---------- DOCUMENT PASSAGE
It must have been the last, fleeting impulse of a distinctly moral character to have found expression in the legislature of California: a State that has long waived any moral concerns in regulating any dimension of the arts managed to summon a lingering, atavistic concern about children. The legislature brought forth an act to bar the sale or rental of “violent video games” to minors. The legislation then banned games “in which the range of options available to a player includes killing, maiming, dismembering, or sexually assaulting an image of a human being, if those acts are depicted” in a manner that a “reasonable person, considering the game as a whole, would find appeals to a deviant or morbid interest of minors.” But in a decision last month, a narrow majority of the Supreme Court, led by Justice Scalia, managed to strike down this measure with ringing conviction, draping the moral sanction of the First Amendment around these “entertainments” (Brown v. Entertainment Merchants Association).

Justice Alito, joined by Chief Justice Roberts, was not so sure. They were willing to concur with the result, holding that the law was not quite precise enough. In separate opinions, Justice Breyer joined Justice Thomas in dissent, and so the majority for this decision came down to the odd ensemble of Justices Scalia and Kennedy, plus the distaff, liberal side: Ginsburg, Sotomayor, and Kagan. There was a split then among the conservatives on the Court, as Scalia added yet another step to the acceptance over the years, of the law on speech that has been built on the premises of Justice Harlan’s relativism: “One man’s vulgarity is another’s lyric.”
--------------------
---------- DATASET EXTRACT
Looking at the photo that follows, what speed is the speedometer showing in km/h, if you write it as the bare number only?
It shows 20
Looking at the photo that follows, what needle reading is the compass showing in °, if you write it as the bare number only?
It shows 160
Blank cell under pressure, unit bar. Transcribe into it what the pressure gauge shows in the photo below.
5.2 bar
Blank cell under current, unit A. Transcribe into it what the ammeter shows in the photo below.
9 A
--------------------
---------- DATASET EXTRACT
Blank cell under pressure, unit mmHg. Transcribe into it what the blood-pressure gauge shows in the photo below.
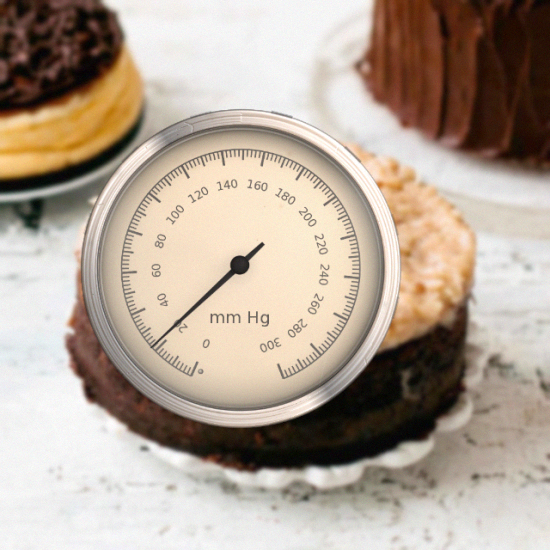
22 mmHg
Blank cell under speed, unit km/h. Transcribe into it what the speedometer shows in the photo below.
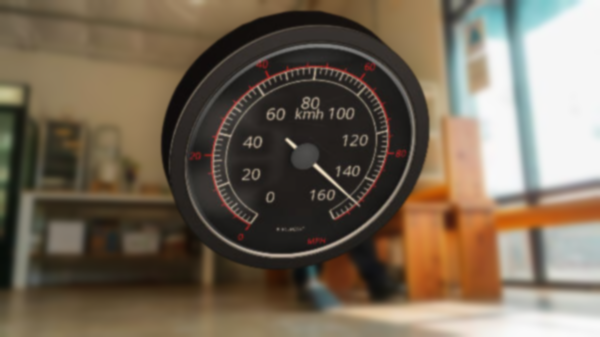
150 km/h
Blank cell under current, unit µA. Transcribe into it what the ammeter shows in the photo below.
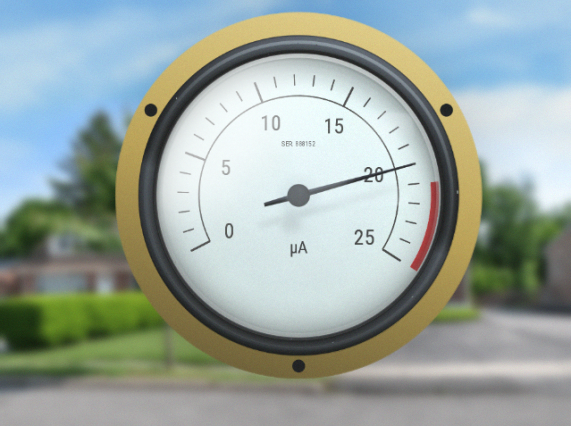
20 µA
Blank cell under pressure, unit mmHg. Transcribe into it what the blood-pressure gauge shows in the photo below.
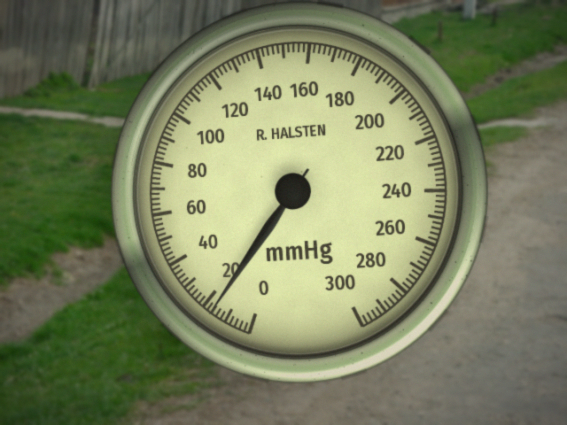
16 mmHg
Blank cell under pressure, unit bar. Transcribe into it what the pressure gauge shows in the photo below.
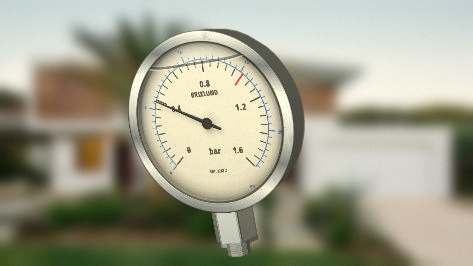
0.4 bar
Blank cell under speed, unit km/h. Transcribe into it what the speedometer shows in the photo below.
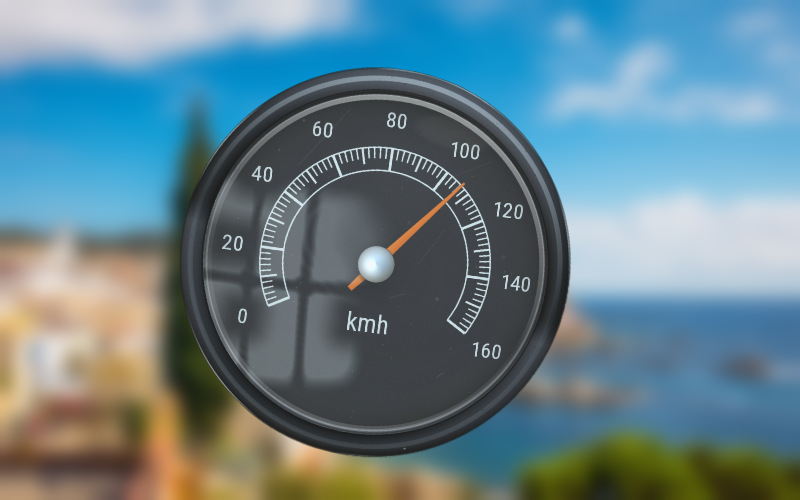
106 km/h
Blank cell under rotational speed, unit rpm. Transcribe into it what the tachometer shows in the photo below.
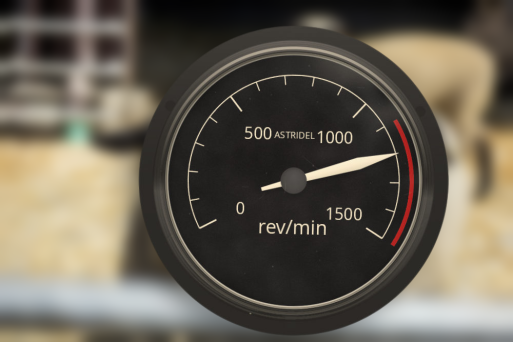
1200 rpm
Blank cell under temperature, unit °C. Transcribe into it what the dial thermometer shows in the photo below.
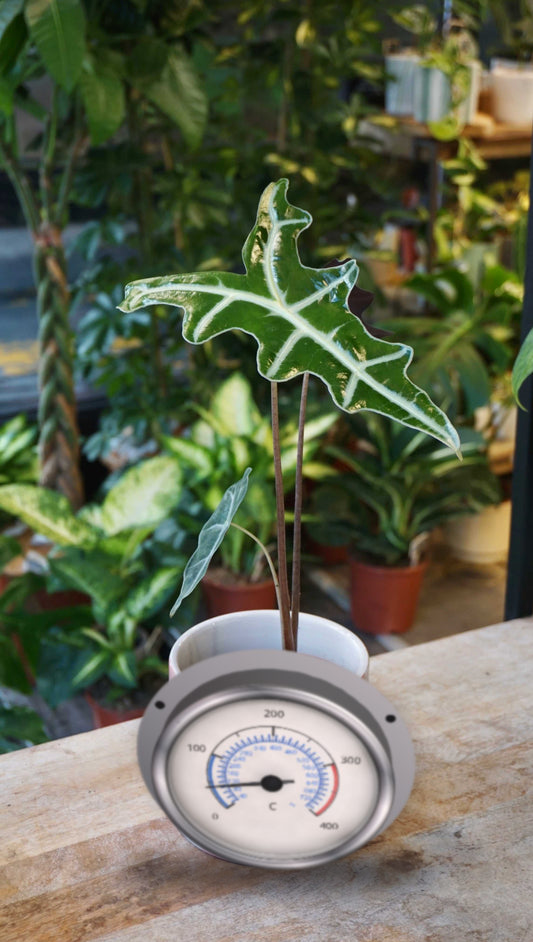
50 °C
--------------------
WHAT THE EXERCISE ASKS = Do these statements agree with the passage above on the California video game ruling? Answer yes or no for each, quoting the words of the passage that decide it. (a) The California act barred the sale or rental of violent video games to minors. (b) Justice Breyer was part of the majority. (c) Justice Alito and Chief Justice Roberts rejected the result of the decision.

PROBLEM SOLUTION =
(a) Yes: "The legislature brought forth an act to bar the sale or rental of “violent video games” to minors."
(b) No: "Justice Breyer joined Justice Thomas in dissent"
(c) No: "They were willing to concur with the result"